精進日誌とは、「調布学園の教訓である捨我精進を少しでも実践するため、毎日日誌に反省記録を書いて提出し、担任の先生がペンでコメントしてくださる」(本誌p5)ものです。「実際はかなり自由に書きたいことが書けた」とも記載されている通り、日々の感じたことが具体的に書かれています。この伝統は今も続いていて、中等部1年生は毎日この日誌を書いています。担任の先生からの手書きのコメントも続いています。

冊子には全部で19章あるので、これを章ごとにわけてグループで読みました。
馬場さんは、調布高等女学校の生徒だったころを振り返り、ご自身の学園生活を書かれています。
高等女学校の入試問題も一部紹介されていることも珍しいですし、戦時下の手旗信号、学校工場となった現場など時代の世相が目の前に立ち現れるような文章がたくさんはいっています。
先生とのやりとりや、特に初代校長 川村理助先生のお宅にお邪魔してお菓子をごちそうになったこと、などびっくりするようなエピソードがつづられています。
今と変わらぬ「いろはに組」の呼び方や、明治神宮参拝が「遠足」だったこと、黙想係がいたことなどもふれていて興味が尽きません。
太平洋戦争の始まった日、昭和16年12月8日の記述や2.26事件当日の日誌などは、一見に値します。当時の女子中高生がどのように「国の将来」について感じていたか、生の言葉でわかります。
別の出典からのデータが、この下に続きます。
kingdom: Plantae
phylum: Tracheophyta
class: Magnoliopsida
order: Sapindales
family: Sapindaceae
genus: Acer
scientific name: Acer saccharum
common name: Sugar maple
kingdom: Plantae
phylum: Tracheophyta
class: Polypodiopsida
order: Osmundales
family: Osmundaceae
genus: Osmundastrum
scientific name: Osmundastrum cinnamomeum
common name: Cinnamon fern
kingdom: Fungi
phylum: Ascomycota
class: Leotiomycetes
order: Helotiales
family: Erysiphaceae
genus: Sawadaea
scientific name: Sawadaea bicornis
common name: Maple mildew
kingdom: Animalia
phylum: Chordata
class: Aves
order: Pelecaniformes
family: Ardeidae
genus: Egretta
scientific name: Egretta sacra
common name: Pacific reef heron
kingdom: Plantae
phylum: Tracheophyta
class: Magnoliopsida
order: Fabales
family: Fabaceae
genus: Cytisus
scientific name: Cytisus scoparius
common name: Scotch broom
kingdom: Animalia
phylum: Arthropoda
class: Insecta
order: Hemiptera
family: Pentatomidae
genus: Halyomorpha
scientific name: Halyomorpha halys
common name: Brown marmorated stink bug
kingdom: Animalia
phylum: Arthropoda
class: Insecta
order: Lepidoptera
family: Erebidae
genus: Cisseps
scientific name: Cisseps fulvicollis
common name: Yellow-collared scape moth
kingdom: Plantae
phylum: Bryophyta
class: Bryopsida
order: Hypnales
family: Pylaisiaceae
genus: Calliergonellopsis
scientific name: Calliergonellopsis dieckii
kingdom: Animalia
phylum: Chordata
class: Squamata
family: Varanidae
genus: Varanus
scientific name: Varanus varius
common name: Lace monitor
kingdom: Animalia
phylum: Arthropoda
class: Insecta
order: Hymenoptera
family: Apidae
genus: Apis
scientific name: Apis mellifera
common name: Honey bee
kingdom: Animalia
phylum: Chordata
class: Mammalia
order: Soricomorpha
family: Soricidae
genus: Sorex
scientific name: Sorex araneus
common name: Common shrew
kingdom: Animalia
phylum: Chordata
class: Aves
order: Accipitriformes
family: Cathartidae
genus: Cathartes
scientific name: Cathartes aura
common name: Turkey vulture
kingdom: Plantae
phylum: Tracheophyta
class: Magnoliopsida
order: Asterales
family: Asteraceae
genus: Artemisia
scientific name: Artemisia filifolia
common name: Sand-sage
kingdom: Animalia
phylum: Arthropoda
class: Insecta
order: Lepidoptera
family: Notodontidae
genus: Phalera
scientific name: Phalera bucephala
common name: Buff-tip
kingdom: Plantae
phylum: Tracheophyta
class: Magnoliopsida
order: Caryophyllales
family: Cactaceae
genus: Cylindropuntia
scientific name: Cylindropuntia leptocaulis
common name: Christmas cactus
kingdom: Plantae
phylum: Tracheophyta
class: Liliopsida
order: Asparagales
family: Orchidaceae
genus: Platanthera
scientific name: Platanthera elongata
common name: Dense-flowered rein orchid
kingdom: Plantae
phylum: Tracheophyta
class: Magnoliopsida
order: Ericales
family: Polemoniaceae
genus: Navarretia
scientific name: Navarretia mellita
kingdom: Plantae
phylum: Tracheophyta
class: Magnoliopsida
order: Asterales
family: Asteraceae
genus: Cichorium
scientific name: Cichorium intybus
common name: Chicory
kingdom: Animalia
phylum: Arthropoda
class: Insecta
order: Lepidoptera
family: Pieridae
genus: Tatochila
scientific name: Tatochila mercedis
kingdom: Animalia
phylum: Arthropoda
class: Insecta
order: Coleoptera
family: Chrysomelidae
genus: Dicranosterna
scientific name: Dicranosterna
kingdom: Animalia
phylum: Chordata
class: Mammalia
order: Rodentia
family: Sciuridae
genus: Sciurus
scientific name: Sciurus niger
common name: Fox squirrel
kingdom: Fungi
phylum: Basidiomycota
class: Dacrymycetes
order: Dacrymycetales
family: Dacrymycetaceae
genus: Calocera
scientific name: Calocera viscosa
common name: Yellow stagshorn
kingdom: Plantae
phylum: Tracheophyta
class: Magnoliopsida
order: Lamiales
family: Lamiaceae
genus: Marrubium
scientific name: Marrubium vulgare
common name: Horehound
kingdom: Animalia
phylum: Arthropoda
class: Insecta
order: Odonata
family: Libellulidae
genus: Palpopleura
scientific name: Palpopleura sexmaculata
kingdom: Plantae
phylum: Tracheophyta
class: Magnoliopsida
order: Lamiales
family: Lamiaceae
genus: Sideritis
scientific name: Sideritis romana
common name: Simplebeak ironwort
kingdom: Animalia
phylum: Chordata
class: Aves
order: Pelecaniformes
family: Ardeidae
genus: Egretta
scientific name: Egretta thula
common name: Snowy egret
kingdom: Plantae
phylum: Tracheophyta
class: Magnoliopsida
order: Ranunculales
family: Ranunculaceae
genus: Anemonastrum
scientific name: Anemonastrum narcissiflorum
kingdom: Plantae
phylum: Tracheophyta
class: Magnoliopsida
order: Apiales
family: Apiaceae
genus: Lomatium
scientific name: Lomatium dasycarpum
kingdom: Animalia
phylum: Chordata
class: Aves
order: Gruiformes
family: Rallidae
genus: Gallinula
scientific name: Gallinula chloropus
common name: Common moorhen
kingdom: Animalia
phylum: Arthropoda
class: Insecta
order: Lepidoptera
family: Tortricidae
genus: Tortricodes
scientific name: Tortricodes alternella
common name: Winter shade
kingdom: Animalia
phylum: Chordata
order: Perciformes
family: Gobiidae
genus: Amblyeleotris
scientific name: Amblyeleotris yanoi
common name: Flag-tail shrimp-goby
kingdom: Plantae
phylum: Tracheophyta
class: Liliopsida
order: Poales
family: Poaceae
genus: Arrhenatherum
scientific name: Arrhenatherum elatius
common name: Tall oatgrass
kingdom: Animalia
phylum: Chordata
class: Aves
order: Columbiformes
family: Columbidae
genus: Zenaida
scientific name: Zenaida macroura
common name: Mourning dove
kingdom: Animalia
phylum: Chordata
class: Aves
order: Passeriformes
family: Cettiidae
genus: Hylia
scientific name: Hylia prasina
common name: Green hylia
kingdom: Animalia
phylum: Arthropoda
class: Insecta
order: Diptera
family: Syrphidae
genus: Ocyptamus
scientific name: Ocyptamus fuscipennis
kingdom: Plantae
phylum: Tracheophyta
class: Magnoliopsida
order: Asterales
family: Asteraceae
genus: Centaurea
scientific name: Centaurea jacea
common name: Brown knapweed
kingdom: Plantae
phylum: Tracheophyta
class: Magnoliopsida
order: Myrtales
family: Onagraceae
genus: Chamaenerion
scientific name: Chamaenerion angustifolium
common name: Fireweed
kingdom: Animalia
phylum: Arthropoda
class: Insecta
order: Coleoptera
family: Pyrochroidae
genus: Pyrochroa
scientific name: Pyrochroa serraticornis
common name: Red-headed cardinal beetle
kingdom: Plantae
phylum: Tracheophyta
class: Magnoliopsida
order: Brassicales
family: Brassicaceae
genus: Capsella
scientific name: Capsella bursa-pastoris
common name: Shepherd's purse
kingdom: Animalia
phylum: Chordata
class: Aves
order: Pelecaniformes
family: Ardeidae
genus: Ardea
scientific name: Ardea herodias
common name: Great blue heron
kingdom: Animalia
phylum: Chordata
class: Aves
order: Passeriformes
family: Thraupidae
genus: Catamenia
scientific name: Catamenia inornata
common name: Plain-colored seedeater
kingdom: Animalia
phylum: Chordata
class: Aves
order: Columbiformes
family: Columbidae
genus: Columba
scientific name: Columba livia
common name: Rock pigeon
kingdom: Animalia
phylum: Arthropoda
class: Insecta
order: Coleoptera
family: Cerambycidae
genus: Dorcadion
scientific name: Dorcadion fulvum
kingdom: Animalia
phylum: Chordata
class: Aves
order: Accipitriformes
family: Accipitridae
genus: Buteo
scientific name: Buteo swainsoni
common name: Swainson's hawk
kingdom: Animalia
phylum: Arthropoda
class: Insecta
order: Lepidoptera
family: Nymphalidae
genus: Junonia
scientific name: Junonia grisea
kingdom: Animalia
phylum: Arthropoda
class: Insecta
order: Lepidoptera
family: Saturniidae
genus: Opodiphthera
ミニ読書会のあと、生徒たちはこのような感想を書いていました。
「今と変わらない部分が意外と多くて驚いた。」
「昔の様子を肌で感じた」「生活に戦争がしみこんでいると感じた。」
「英語と家庭科を選択することになった、など戦争中の昔の学校の科目にも戦争が影響していたこと、を知った。」
「中学3年生という自分と同じ年齢で工場へ勤労奉仕させられていたことに驚いた」
「友達と一緒に学校生活を送るのが楽しく、世の中や世界情勢を気にせず呑気に過ごしている感じは、今にも通じるところがあると思った。ワイワイやっているのがどうにも楽しくて、また精進日誌に生意気なことをかいてしまうのもとても理解できる」
「私にとっては生まれる前であまり体感のない「戦争」ということが、(馬場さんには)身近であったことに驚いた」
習っていた男の先生が出征した場面や慰問袋を作った記述もありました。
また同じ章を読んだ人と意見交換をしてみると、「同じ場面を読んでいてもどこに意識を向けるかが違う」ことを発見した人も多かったようです。
読んだ章に自分なりに「タイトル」をつけたのですが、かなり個性的で興味深いものがあり、私たちは生徒たちの発想力・文才に驚きました。

あらためて100年前のことをふりかえること、文章を丁寧に読むことの貴重さを感じたひとときでした。